Who is Saint Peter?
Saint Peter (Imperial Aramaic: 𐡔𐡌𐡏𐡅𐡍 𐡁𐡓 𐡉𐡅𐡍𐡄; died AD 64–68), also known as Peter the Apostle, Simon Peter, Simeon, Simon, or Cephas (Imperial Aramaic: 𐡊𐡉𐡐𐡀, lit. ‘Rock’), was one of the Twelve Apostles of Jesus Christ and one of the first leaders of the early Christian Church. He appears repeatedly and prominently in all four New Testament gospels as well as the Acts of the Apostles.
According to Christian tradition, Peter was crucified in Rome under Emperor Nero. The ancient Christian churches all venerate Peter as a major saint and as the founder of the Church of Antioch and the Church of Rome, but they differ in their attitudes regarding the authority of his successors. According to Catholic teaching, Jesus promised Peter a special position in the Church. In the New Testament, the name “Simon Peter” is found 19 times. He is the brother of Saint Andrew, and both were fishermen. The Gospel of Mark in particular was traditionally thought to show the influence of Peter’s preaching and eyewitness memories. He is also mentioned, under either the name Peter or Cephas, in Paul‘s First Letter to the Corinthians and the Epistle to the Galatians. The New Testament also includes two general epistles, First Peter and Second Peter, that are traditionally attributed to him, but modern scholarship generally rejects the Petrine authorship of both. Nevertheless, Evangelicals and Catholics have always affirmed Peter’s authorship, and recently, a growing number of scholars have revived the claim of Petrine authorship of these epistles.

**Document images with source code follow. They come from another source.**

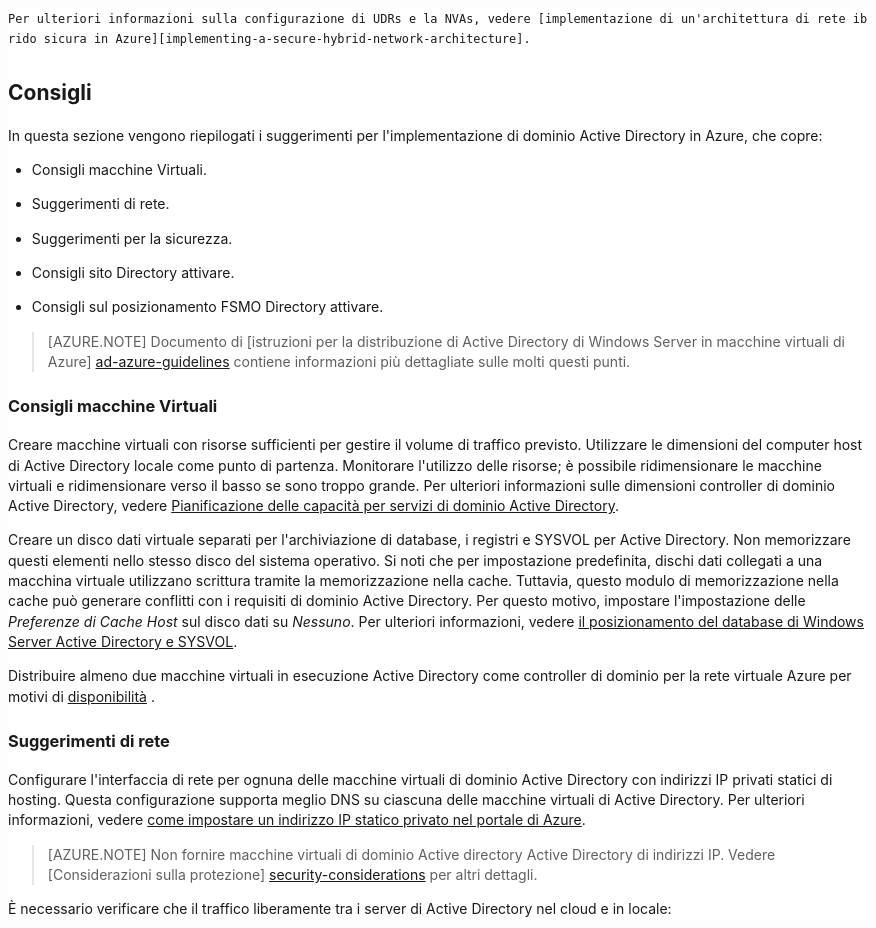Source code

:     Per ulteriori informazioni sulla configurazione di UDRs e la NVAs, vedere [implementazione di un'architettura di rete ibrido sicura in Azure][implementing-a-secure-hybrid-network-architecture].

## <a name="recommendations"></a>Consigli

In questa sezione vengono riepilogati i suggerimenti per l'implementazione di dominio Active Directory in Azure, che copre:

- Consigli macchine Virtuali.

- Suggerimenti di rete.

- Suggerimenti per la sicurezza. 

- Consigli sito Directory attivare.

- Consigli sul posizionamento FSMO Directory attivare.

>[AZURE.NOTE] Documento di [istruzioni per la distribuzione di Active Directory di Windows Server in macchine virtuali di Azure] [ ad-azure-guidelines] contiene informazioni più dettagliate sulle molti questi punti.

### <a name="vm-recommendations"></a>Consigli macchine Virtuali

Creare macchine virtuali con risorse sufficienti per gestire il volume di traffico previsto. Utilizzare le dimensioni del computer host di Active Directory locale come punto di partenza. Monitorare l'utilizzo delle risorse; è possibile ridimensionare le macchine virtuali e ridimensionare verso il basso se sono troppo grande. Per ulteriori informazioni sulle dimensioni controller di dominio Active Directory, vedere [Pianificazione delle capacità per servizi di dominio Active Directory][capacity-planning-for-adds].

Creare un disco dati virtuale separati per l'archiviazione di database, i registri e SYSVOL per Active Directory. Non memorizzare questi elementi nello stesso disco del sistema operativo. Si noti che per impostazione predefinita, dischi dati collegati a una macchina virtuale utilizzano scrittura tramite la memorizzazione nella cache. Tuttavia, questo modulo di memorizzazione nella cache può generare conflitti con i requisiti di dominio Active Directory. Per questo motivo, impostare l'impostazione delle *Preferenze di Cache Host* sul disco dati su *Nessuno*. Per ulteriori informazioni, vedere [il posizionamento del database di Windows Server Active Directory e SYSVOL][adds-data-disks].

Distribuire almeno due macchine virtuali in esecuzione Active Directory come controller di dominio per la rete virtuale Azure per motivi di [disponibilità](#Availability-considerations) .

### <a name="networking-recommendations"></a>Suggerimenti di rete

Configurare l'interfaccia di rete per ognuna delle macchine virtuali di dominio Active Directory con indirizzi IP privati statici di hosting. Questa configurazione supporta meglio DNS su ciascuna delle macchine virtuali di Active Directory. Per ulteriori informazioni, vedere [come impostare un indirizzo IP statico privato nel portale di Azure][set-a-static-ip-address].

> [AZURE.NOTE] Non fornire macchine virtuali di dominio Active directory Active Directory di indirizzi IP. Vedere [Considerazioni sulla protezione] [ security-considerations] per altri dettagli.

È necessario verificare che il traffico liberamente tra i server di Active Directory nel cloud e in locale:


[resource-manager-overview]: ../azure-resource-manager/resource-group-overview.md
[adfs]: ./guidance-identity-adfs.md
[guidance-vpn-gateway]: ./guidance-hybrid-network-vpn.md
[adds-resource-forest]: ./guidance-identity-adds-resource-forest.md
[script]: #sample-solution-script
[implementing-a-multi-tier-architecture-on-Azure]: ./guidance-compute-3-tier-vm.md
[implementing-a-secure-hybrid-network-architecture-with-internet-access]: ./guidance-iaas-ra-secure-vnet-dmz.md
[implementing-a-secure-hybrid-network-architecture]: ./guidance-iaas-ra-secure-vnet-hybrid.md
[implementing-a-hybrid-network-architecture-with-vpn]: ./guidance-hybrid-network-vpn.md
[active-directory-domain-services]: https://technet.microsoft.com/library/dd448614.aspx
[active-directory-federation-services]: https://technet.microsoft.com/windowsserver/dd448613.aspx
[azure-active-directory]: ../active-directory-domain-services/active-directory-ds-overview.md
[azure-ad-connect]: ../active-directory/active-directory-aadconnect.md
[architecture]: #architecture_diagram
[security-considerations]: #security-considerations
[recommendations]: #recommendations
[azure-vpn-gateway]: https://azure.microsoft.com/documentation/articles/vpn-gateway-about-vpngateways/
[azure-expressroute]: https://azure.microsoft.com/documentation/articles/expressroute-introduction/
[claims-aware applications]: https://msdn.microsoft.com/en-us/library/windows/desktop/bb736227(v=vs.85).aspx
[active-directory-federation-services-overview]: https://technet.microsoft.com/en-us/library/hh831502(v=ws.11).aspx
[capacity-planning-for-adds]: http://social.technet.microsoft.com/wiki/contents/articles/14355.capacity-planning-for-active-directory-domain-services.aspx
[ad-ds-ports]: https://technet.microsoft.com/library/dd772723(v=ws.11).aspx
[where-to-place-an-fs-proxy]: https://technet.microsoft.com/library/dd807048(v=ws.11).aspx
[powershell-ad]: https://technet.microsoft.com/en-us/library/ee617195.aspx
[ad_network_recommendations]: #network_configuration_recommendations_for_AD_DS_VMs
[domain_and_forests]: https://technet.microsoft.com/library/cc759073(v=ws.10).aspx
[best_practices_ad_password_policy]: https://technet.microsoft.com/magazine/ff741764.aspx
[monitoring_ad]: https://msdn.microsoft.com/library/bb727046.aspx
[microsoft_systems_center]: https://www.microsoft.com/server-cloud/products/system-center-2016/
[cli-install]: https://azure.microsoft.com/documentation/articles/xplat-cli-install
[github-desktop]: https://desktop.github.com/
[sssd-and-active-directory]: https://help.ubuntu.com/lts/serverguide/sssd-ad.html
[set-a-static-ip-address]: https://azure.microsoft.com/documentation/articles/virtual-networks-static-private-ip-arm-pportal/
[ad-azure-guidelines]: https://msdn.microsoft.com/library/azure/jj156090.aspx
[adds-data-disks]: https://msdn.microsoft.com/library/azure/jj156090.aspx#BKMK_PlaceDB
[AD-FSMO-recommendations]: #active_directory_FSMO_placement_recommendations
[AD-FSMO-roles-in-windows]: https://support.microsoft.com/en-gb/kb/197132
[standby-operations-masters]: https://technet.microsoft.com/library/cc794737(v=ws.10).aspx
[transfer-FSMO-roles]: https://technet.microsoft.com/library/cc816946(v=ws.10).aspx
[view-fsmo-roles]: https://technet.microsoft.com/library/cc816893(v=ws.10).aspx
[read-only-dc]: https://technet.microsoft.com/library/cc732801(v=ws.10).aspx
[AD-sites-and-subnets]: https://blogs.technet.microsoft.com/canitpro/2015/03/03/step-by-step-setting-up-active-directory-sites-subnets-site-links/
[sites-overview]: https://technet.microsoft.com/library/cc782048(v=ws.10).aspx
[implementing-adfs]: ./guidance-iaas-ra-secure-vnet-adfs.md
[onpremdeploy]: https://github.com/mspnp/blueprints/blob/master/ARMBuildingBlocks/guidance-iaas-ra-ad-extension/onpremdeploy.sh
[azuredeploy]: https://github.com/mspnp/blueprints/blob/master/ARMBuildingBlocks/guidance-iaas-ra-ad-extension/azuredeploy.sh
[solution-components]: #solution_components
[0]: ./media/guidance-iaas-ra-secure-vnet-ad/figure1.png "Architettura della rete ibrido con Active Directory protetta"
[1]: ./media/guidance-iaas-ra-secure-vnet-ad/figure2.png "Console di Active Directory utenti e computer voce macchine virtuali di Azure due come server"
[2]: ./media/guidance-iaas-ra-secure-vnet-ad/figure3.png "Console di Active Directory siti e servizi Microsoft che mostra le impostazioni di replica per il sito nel cloud"
[3]: ./media/guidance-iaas-ra-secure-vnet-ad/figure4.png "Il contenuto del gruppo di risorse di base-ntwk-rg"
[4]: ./media/guidance-iaas-ra-secure-vnet-ad/figure5.png "Le subnet VNet vnet di base"
[5]: ./media/guidance-iaas-ra-secure-vnet-ad/figure6.png "Gli elementi nel livello web"
[6]: ./media/guidance-iaas-ra-secure-vnet-ad/figure7.png "NVAs nel gruppo di risorse rg di gestione base"
[7]: ./media/guidance-iaas-ra-secure-vnet-ad/figure8.png "Le risorse nel gruppo di risorse rg di rete perimetrale base"
[8]: ./media/guidance-iaas-ra-secure-vnet-ad/figure9.png "Trovare l'indirizzo IP pubblico del gateway VPN Azure"
[9]: ./media/guidance-iaas-ra-secure-vnet-ad/figure10.png "Le impostazioni del server DNS per il * base *-vnet VNet"
[10]: ./media/guidance-iaas-ra-secure-vnet-ad/figure11.png "Il * base *-dns-rg gruppo di risorse del server di Active Directory macchine virtuali"
[11]: ./media/guidance-iaas-ra-secure-vnet-ad/figure12.png "Console di Active Directory utenti e computer server AD macchine virtuali di elenco come membri del dominio"
[12]: ./media/guidance-iaas-ra-secure-vnet-ad/figure13.png "Console di Active Directory siti e servizi Microsoft che mostra il sito di replica per il server di Azure Active Directory"
[13]: ./media/guidance-iaas-ra-secure-vnet-ad/figure14.png "Le impostazioni del server DNS per VNet base vnet riferimento al server di annunci nel cloud"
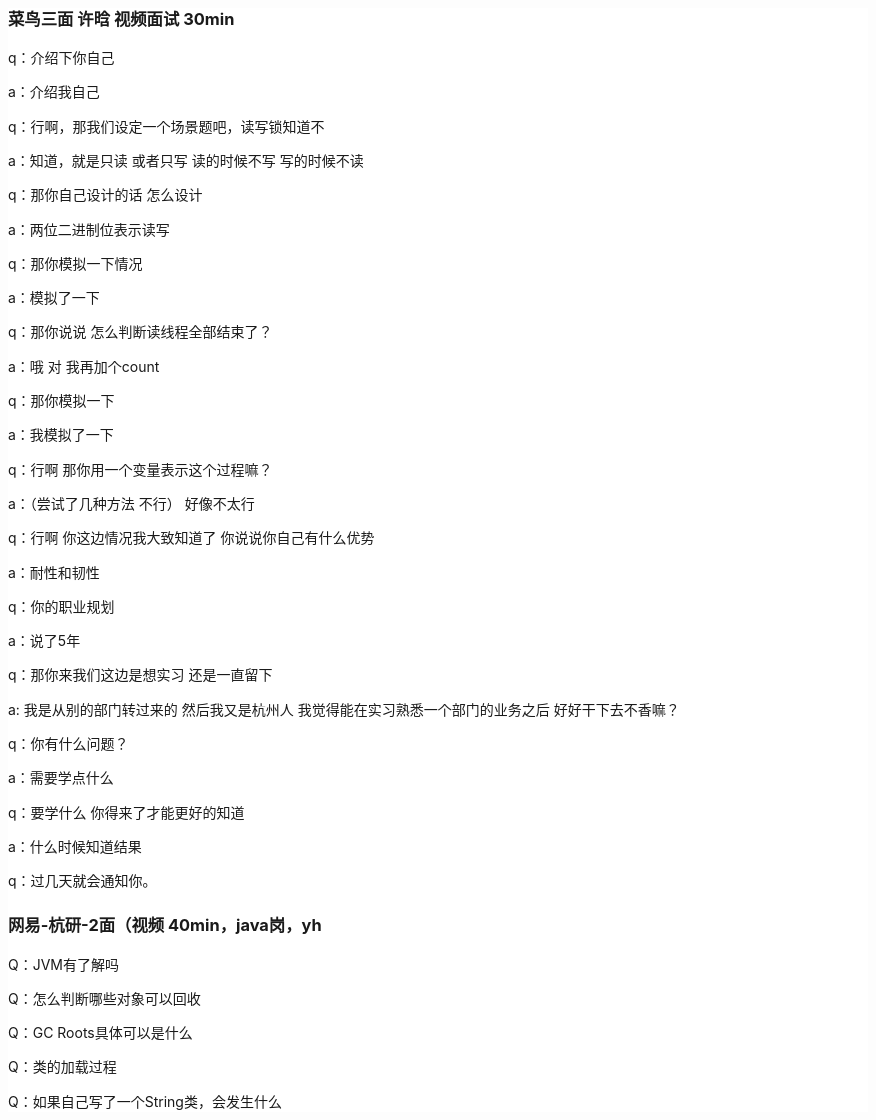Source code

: 
### 菜鸟三面  许晗 视频面试 30min

q：介绍下你自己

a：介绍我自己

q：行啊，那我们设定一个场景题吧，读写锁知道不

a：知道，就是只读 或者只写 读的时候不写 写的时候不读

q：那你自己设计的话 怎么设计

a：两位二进制位表示读写 

q：那你模拟一下情况

a：模拟了一下

q：那你说说 怎么判断读线程全部结束了？

a：哦 对 我再加个count

q：那你模拟一下

a：我模拟了一下

q：行啊 那你用一个变量表示这个过程嘛？

a：（尝试了几种方法 不行） 好像不太行

q：行啊 你这边情况我大致知道了 你说说你自己有什么优势

a：耐性和韧性

q：你的职业规划

a：说了5年

q：那你来我们这边是想实习 还是一直留下

a:  我是从别的部门转过来的 然后我又是杭州人 我觉得能在实习熟悉一个部门的业务之后 好好干下去不香嘛？

q：你有什么问题？

a：需要学点什么

q：要学什么 你得来了才能更好的知道

a：什么时候知道结果

q：过几天就会通知你。

### 网易-杭研-2面（视频 40min，java岗，yh

Q：JVM有了解吗

Q：怎么判断哪些对象可以回收

Q：GC Roots具体可以是什么

Q：类的加载过程

Q：如果自己写了一个String类，会发生什么

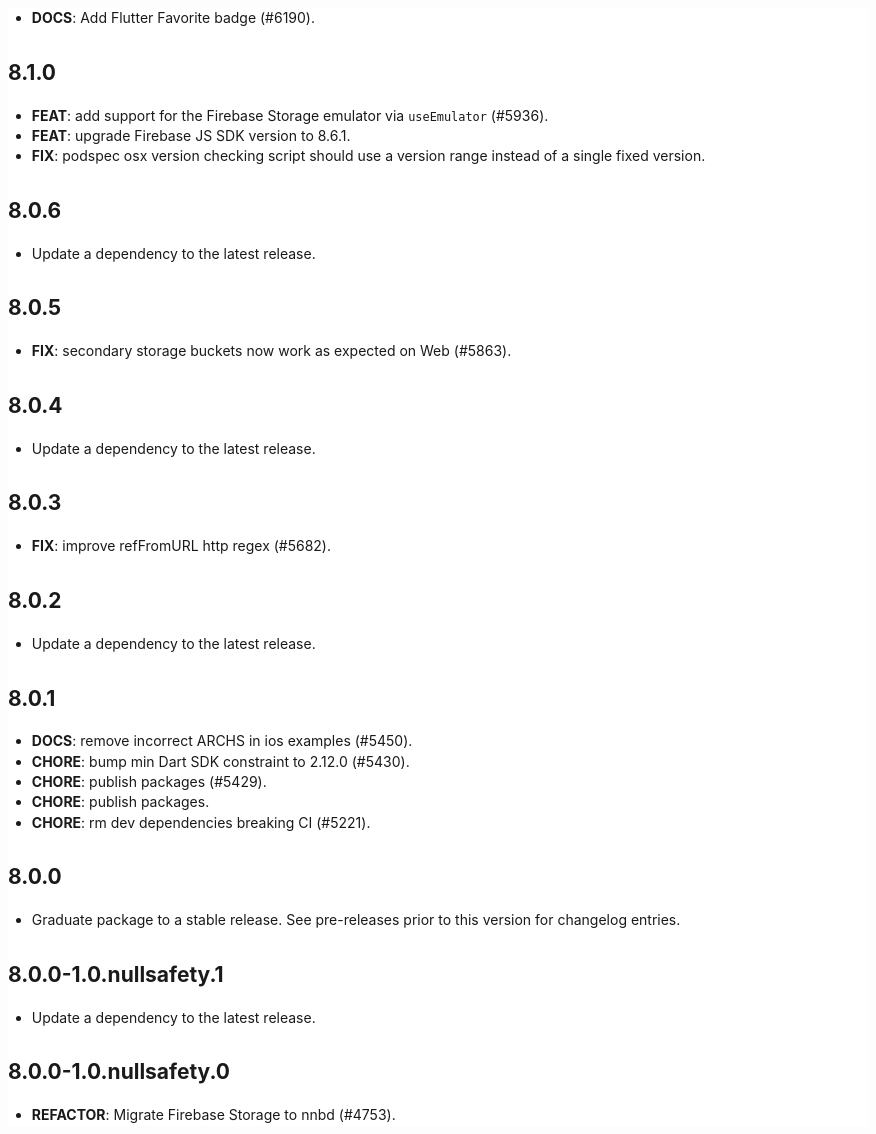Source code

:  - **DOCS**: Add Flutter Favorite badge (#6190).

## 8.1.0

 - **FEAT**: add support for the Firebase Storage emulator via `useEmulator` (#5936).
 - **FEAT**: upgrade Firebase JS SDK version to 8.6.1.
 - **FIX**: podspec osx version checking script should use a version range instead of a single fixed version.

## 8.0.6

 - Update a dependency to the latest release.

## 8.0.5

 - **FIX**: secondary storage buckets now work as expected on Web (#5863).

## 8.0.4

 - Update a dependency to the latest release.

## 8.0.3

 - **FIX**: improve refFromURL http regex (#5682).

## 8.0.2

 - Update a dependency to the latest release.

## 8.0.1

 - **DOCS**: remove incorrect ARCHS in ios examples (#5450).
 - **CHORE**: bump min Dart SDK constraint to 2.12.0 (#5430).
 - **CHORE**: publish packages (#5429).
 - **CHORE**: publish packages.
 - **CHORE**: rm dev dependencies breaking CI (#5221).

## 8.0.0

 - Graduate package to a stable release. See pre-releases prior to this version for changelog entries.

## 8.0.0-1.0.nullsafety.1

 - Update a dependency to the latest release.

## 8.0.0-1.0.nullsafety.0

 - **REFACTOR**: Migrate Firebase Storage to nnbd (#4753).
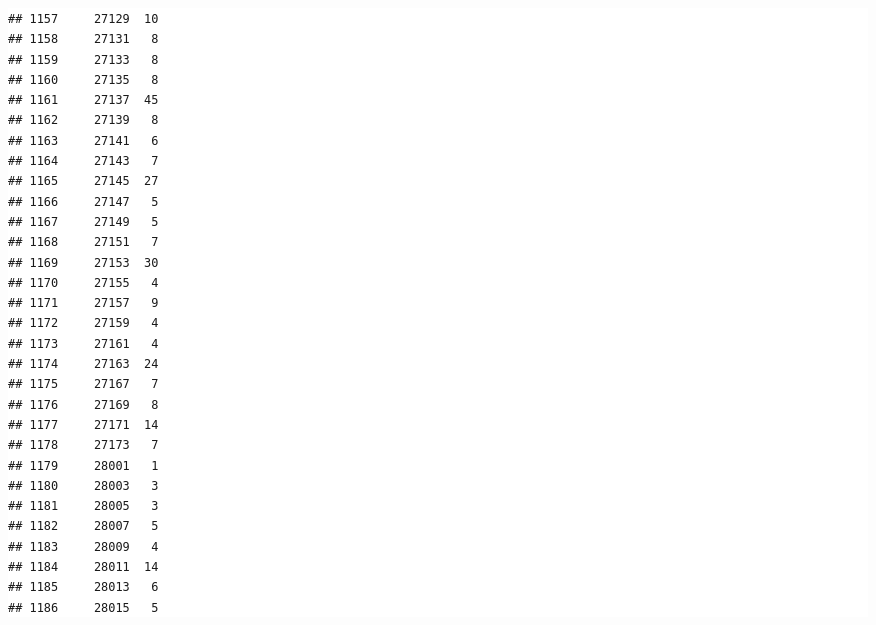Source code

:     ## 1157     27129  10
    ## 1158     27131   8
    ## 1159     27133   8
    ## 1160     27135   8
    ## 1161     27137  45
    ## 1162     27139   8
    ## 1163     27141   6
    ## 1164     27143   7
    ## 1165     27145  27
    ## 1166     27147   5
    ## 1167     27149   5
    ## 1168     27151   7
    ## 1169     27153  30
    ## 1170     27155   4
    ## 1171     27157   9
    ## 1172     27159   4
    ## 1173     27161   4
    ## 1174     27163  24
    ## 1175     27167   7
    ## 1176     27169   8
    ## 1177     27171  14
    ## 1178     27173   7
    ## 1179     28001   1
    ## 1180     28003   3
    ## 1181     28005   3
    ## 1182     28007   5
    ## 1183     28009   4
    ## 1184     28011  14
    ## 1185     28013   6
    ## 1186     28015   5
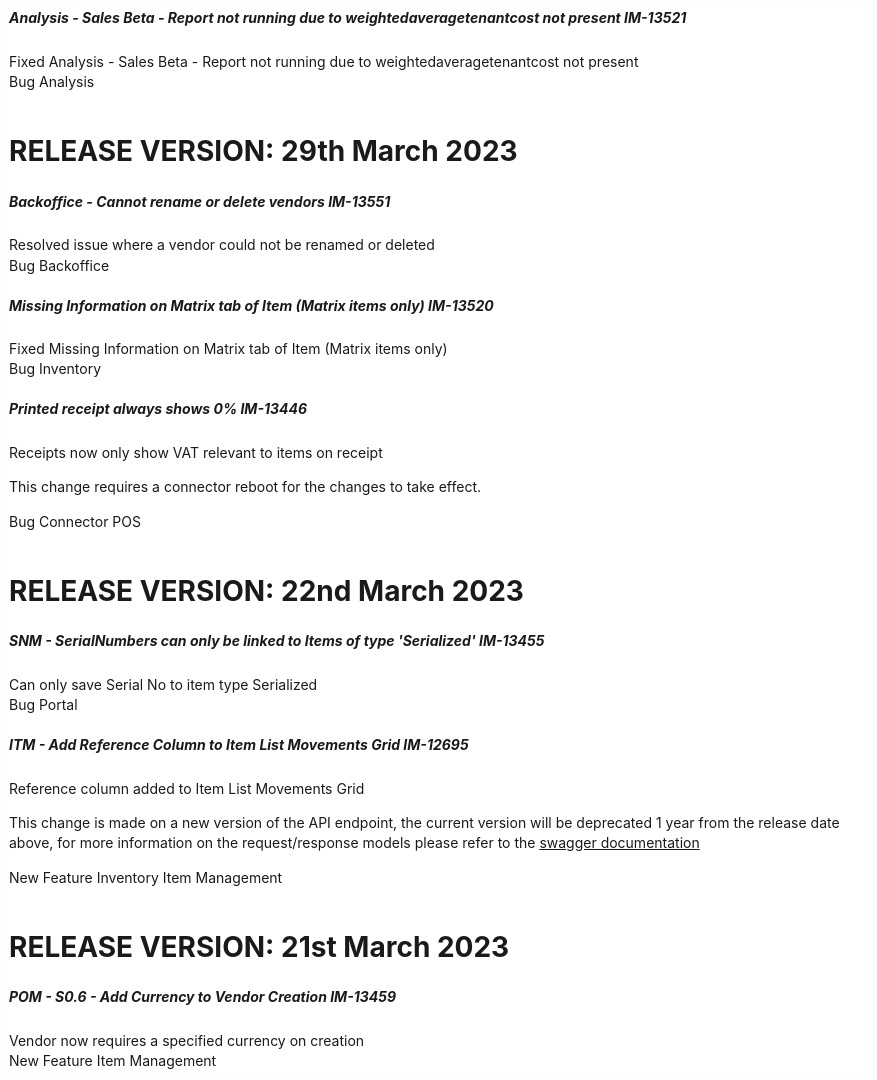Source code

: ##### Analysis - Sales Beta - Report not running due to weightedaveragetenantcost not present <span class="ticket">IM-13521</span>  
 Fixed Analysis - Sales Beta - Report not running due to weightedaveragetenantcost not present  
  <span class="bug">Bug</span> <span class="service">Analysis</span>  
  
# RELEASE VERSION: 29th March 2023

##### Backoffice - Cannot rename or delete vendors <span class="ticket">IM-13551</span>  
 Resolved issue where a vendor could not be renamed or deleted  
  <span class="bug">Bug</span> <span class="service">Backoffice</span>  
  
##### Missing Information on Matrix tab of Item (Matrix items only) <span class="ticket">IM-13520</span>  
 Fixed Missing Information on Matrix tab of Item (Matrix items only)  
  <span class="bug">Bug</span> <span class="service">Inventory</span>  
  
##### Printed receipt always shows 0% <span class="ticket">IM-13446</span>  
 Receipts now only show VAT relevant to items on receipt  
  
 <div class="breaking-change"><p>This change requires a connector reboot for the changes to take effect.</p></div> 
<span class="bug">Bug</span> <span class="service">Connector</span> <span class="service">POS</span>  
  
# RELEASE VERSION: 22nd March 2023

##### SNM - SerialNumbers can only be linked to Items of type 'Serialized'  <span class="ticket">IM-13455</span>  
 Can only save Serial No to item type Serialized  
  <span class="bug">Bug</span> <span class="service">Portal</span>  
  
##### ITM - Add Reference Column to Item List Movements Grid <span class="ticket">IM-12695</span>  
 Reference column added to Item List Movements Grid  
  
 <div class="breaking-change"><p>This change is made on a new version of the API endpoint, the current version will be deprecated 1 year from the release date above, for more information on the request/response models please refer to the <a href="" target="_blank">swagger documentation</a></p></div> 
<span class="new">New Feature</span> <span class="service">Inventory</span> <span class="service">Item Management</span>  
  
# RELEASE VERSION: 21st March 2023

##### POM - S0.6 - Add Currency to Vendor Creation <span class="ticket">IM-13459</span>  
 Vendor now requires a specified currency on creation  
  <span class="new">New Feature</span> <span class="service">Item Management</span>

Catholic and Orthodox tradition accredits him as the first bishop of Rome—or pope—and also as the first bishop of Antioch. Based on contemporary historical data, his papacy is estimated to have spanned from AD 30 to his death, which would make him the longest-reigning pope, at anywhere from 34 to 38 years; however, this has never been verified.
Saint Irenaeus (c. 130 – c. 202 AD) explains the Apostle Peter, his See, and his successors in book III of Adversus Haereses (Against Heresies). In the book, Irenaeus wrote that Peter and Paul founded and organized the Church in Rome.
Sources suggest that at first, the terms episcopos and presbyteros were used interchangeably, with the consensus among scholars being that by the turn of the 1st and 2nd centuries, local congregations were led by bishops and presbyters, whose duties of office overlapped or were indistinguishable from one another. Protestant and secular historians generally agree that there was probably “no single ‘monarchical’ bishop in Rome before the middle of the 2nd century…and likely later.” Outside of the New Testament, several apocryphal books were later attributed to him, in particular the Acts of Peter, Gospel of Peter, Preaching of Peter, Apocalypse of Peter, and Judgment of Peter, although scholars believe these works to be pseudepigrapha.
The New Testament presents Peter’s original name as Simon (/ˈsaɪmən/ ⓘ; Σίμων, Simōn in Greek). In only two passages, his name is instead spelled “Simeon” (Συμεών in Greek). The variation possibly reflects “the well-known custom among Jews at the time of giving the name of a famous patriarch or personage of the Old Testament to a male child [i.e., Simeon] along with a similar sounding Greek/Roman name [in this case, Simon]”.
He was later given by Jesus the name Cephas (/ˈsiːfəs/), from the Aramaic 𐡊𐡉𐡐𐡀, Kipa, ‘rock/stone’. In translations of the Bible from the original Greek, his name is maintained as Cephas in 9 occurrences in the New Testament, whereas in the vast majority of mentions (156 occurrences in the New Testament) he is called Πέτρος, Petros, from the Greek and Latin word for a rock or stone (petra) to which the masculine ending was added, rendered into English as Peter.
The precise meaning of the Aramaic word is disputed, some saying that its usual meaning is “rock” or “crag”, others saying that it means rather “stone” and, particularly in its application by Jesus to Simon, like a “jewel”, but most scholars agree that as a proper name it denotes a rough or tough character. Both meanings, “stone” (jewel or hewn stone) and “rock”, are indicated in dictionaries of Aramaic and Syriac.
Catholic theologian Rudolf Pesch argues that the Aramaic word would mean “precious stone” to designate a distinguishing person. This cannot be sufficiently proven from Aramaic, however, since the use of the Aramaic root kp as a personal name has not been proven and there are hardly any known examples of the word being used to mean “precious stone”.